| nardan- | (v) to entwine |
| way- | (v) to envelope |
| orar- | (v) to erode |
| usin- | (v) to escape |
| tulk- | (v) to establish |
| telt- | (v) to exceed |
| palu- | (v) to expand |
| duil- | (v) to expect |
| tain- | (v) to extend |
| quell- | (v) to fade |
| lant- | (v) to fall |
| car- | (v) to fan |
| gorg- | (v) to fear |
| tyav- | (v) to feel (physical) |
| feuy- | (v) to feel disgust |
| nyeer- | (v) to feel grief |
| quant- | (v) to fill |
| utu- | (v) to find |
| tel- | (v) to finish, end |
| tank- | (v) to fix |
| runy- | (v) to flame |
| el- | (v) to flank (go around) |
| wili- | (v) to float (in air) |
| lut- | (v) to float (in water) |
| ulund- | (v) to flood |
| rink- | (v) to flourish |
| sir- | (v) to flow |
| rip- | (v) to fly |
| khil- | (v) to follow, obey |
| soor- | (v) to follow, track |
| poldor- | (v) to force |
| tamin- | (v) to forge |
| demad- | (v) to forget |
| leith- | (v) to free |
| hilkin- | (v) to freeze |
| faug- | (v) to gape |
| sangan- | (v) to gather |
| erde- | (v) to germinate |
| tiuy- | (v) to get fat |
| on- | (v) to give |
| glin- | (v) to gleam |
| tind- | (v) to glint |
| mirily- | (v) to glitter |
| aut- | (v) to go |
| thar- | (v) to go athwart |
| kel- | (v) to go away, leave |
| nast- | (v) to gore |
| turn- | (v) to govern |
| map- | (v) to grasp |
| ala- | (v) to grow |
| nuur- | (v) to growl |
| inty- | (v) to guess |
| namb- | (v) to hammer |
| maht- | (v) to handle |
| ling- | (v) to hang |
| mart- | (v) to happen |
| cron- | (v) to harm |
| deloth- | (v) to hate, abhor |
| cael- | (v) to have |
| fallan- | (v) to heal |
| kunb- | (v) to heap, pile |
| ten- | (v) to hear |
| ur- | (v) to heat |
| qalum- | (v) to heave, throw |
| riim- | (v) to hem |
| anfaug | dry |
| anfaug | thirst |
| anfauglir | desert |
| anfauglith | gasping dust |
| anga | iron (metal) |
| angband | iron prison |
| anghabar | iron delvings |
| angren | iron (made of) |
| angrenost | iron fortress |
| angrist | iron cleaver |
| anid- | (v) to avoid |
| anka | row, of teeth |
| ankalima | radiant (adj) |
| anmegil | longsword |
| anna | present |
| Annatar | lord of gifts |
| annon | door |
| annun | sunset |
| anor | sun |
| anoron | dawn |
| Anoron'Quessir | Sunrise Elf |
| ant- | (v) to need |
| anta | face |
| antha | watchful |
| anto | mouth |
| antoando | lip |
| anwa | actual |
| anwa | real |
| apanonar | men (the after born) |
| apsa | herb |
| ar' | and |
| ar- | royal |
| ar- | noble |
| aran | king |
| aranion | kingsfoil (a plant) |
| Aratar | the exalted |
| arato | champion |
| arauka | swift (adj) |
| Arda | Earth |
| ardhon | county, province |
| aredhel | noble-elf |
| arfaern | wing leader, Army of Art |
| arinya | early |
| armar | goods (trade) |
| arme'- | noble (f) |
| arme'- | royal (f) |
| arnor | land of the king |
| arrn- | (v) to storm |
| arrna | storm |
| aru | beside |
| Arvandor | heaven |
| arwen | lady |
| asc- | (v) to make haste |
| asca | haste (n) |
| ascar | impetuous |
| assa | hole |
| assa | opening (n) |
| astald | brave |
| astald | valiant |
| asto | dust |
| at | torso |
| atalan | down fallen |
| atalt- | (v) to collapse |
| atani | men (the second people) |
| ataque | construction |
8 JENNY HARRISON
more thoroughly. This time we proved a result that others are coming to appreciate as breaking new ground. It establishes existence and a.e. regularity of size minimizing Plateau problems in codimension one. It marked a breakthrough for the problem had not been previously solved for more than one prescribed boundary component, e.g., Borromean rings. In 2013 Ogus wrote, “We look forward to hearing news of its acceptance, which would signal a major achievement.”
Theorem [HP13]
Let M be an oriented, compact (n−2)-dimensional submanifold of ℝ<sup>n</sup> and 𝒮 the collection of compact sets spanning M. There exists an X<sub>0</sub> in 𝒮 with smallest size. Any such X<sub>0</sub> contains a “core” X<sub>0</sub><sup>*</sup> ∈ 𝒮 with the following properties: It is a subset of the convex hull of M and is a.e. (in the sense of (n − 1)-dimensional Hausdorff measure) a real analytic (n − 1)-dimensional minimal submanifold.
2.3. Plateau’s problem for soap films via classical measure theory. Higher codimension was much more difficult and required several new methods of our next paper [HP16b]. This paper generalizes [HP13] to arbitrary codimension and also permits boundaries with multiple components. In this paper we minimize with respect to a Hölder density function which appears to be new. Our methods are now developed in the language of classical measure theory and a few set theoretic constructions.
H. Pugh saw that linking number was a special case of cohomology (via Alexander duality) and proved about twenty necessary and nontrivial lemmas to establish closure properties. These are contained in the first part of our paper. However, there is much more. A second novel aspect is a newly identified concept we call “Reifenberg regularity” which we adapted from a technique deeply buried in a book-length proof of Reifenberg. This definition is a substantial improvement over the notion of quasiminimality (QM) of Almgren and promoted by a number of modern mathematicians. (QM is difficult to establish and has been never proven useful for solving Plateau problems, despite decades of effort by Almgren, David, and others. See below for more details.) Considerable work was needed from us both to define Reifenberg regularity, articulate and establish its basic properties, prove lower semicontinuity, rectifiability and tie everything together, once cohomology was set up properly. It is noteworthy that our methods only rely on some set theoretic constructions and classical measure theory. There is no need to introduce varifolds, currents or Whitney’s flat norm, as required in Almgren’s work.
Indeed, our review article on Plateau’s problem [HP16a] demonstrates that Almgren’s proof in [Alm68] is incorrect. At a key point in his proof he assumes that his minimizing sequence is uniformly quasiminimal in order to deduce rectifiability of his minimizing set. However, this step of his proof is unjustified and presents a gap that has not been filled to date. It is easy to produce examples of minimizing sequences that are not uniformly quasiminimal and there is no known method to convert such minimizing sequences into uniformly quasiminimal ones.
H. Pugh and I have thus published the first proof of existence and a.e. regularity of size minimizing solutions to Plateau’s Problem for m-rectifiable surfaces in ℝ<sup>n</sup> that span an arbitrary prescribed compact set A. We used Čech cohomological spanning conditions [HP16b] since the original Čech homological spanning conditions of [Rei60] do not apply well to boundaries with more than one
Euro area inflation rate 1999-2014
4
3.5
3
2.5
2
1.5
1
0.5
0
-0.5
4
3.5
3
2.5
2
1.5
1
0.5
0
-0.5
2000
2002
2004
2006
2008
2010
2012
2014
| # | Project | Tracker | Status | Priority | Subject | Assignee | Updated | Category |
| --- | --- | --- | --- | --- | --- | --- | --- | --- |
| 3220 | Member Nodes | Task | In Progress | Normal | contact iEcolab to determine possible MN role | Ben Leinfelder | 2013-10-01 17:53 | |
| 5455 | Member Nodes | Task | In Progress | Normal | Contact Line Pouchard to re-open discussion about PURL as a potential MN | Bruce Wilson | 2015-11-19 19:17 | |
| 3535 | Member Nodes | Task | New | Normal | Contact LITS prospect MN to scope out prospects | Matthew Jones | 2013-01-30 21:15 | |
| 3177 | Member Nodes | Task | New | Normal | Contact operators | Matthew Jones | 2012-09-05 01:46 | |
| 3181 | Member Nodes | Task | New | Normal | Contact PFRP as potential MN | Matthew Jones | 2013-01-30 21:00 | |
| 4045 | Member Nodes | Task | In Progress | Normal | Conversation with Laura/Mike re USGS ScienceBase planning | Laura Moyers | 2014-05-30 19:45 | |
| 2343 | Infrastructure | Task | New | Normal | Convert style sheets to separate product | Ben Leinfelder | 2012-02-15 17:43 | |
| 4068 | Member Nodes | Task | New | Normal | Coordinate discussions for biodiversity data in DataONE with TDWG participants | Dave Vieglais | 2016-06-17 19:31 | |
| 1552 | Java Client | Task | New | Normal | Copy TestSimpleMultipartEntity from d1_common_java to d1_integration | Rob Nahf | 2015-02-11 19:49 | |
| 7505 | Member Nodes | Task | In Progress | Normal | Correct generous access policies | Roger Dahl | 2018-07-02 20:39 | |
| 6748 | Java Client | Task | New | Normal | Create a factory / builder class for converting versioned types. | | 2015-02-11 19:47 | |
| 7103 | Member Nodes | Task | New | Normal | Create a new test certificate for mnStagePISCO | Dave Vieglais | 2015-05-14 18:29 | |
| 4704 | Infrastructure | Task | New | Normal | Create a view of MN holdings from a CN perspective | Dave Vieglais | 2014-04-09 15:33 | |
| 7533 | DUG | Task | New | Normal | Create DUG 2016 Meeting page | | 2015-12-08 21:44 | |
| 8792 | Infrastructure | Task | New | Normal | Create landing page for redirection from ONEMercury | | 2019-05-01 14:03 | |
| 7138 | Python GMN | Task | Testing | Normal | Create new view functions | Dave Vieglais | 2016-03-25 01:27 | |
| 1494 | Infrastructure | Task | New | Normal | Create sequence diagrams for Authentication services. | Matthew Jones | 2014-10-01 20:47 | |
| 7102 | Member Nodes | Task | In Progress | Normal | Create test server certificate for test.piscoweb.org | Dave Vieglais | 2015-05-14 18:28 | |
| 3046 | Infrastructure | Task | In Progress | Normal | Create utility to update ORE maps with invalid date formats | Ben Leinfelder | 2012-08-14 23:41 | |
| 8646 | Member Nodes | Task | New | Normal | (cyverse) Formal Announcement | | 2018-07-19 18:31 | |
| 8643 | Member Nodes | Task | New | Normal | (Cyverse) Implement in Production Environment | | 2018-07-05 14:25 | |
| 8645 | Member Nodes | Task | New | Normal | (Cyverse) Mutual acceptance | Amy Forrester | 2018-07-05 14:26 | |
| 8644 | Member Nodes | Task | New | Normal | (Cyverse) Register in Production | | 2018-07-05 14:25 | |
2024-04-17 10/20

TASK DIRECTIONS: From the start of the data to the line that holds "(v) to fear |", retype each line exactly, with both ends included.

EXERCISE RESULT:
| nardan- | (v) to entwine |
| way- | (v) to envelope |
| orar- | (v) to erode |
| usin- | (v) to escape |
| tulk- | (v) to establish |
| telt- | (v) to exceed |
| palu- | (v) to expand |
| duil- | (v) to expect |
| tain- | (v) to extend |
| quell- | (v) to fade |
| lant- | (v) to fall |
| car- | (v) to fan |
| gorg- | (v) to fear |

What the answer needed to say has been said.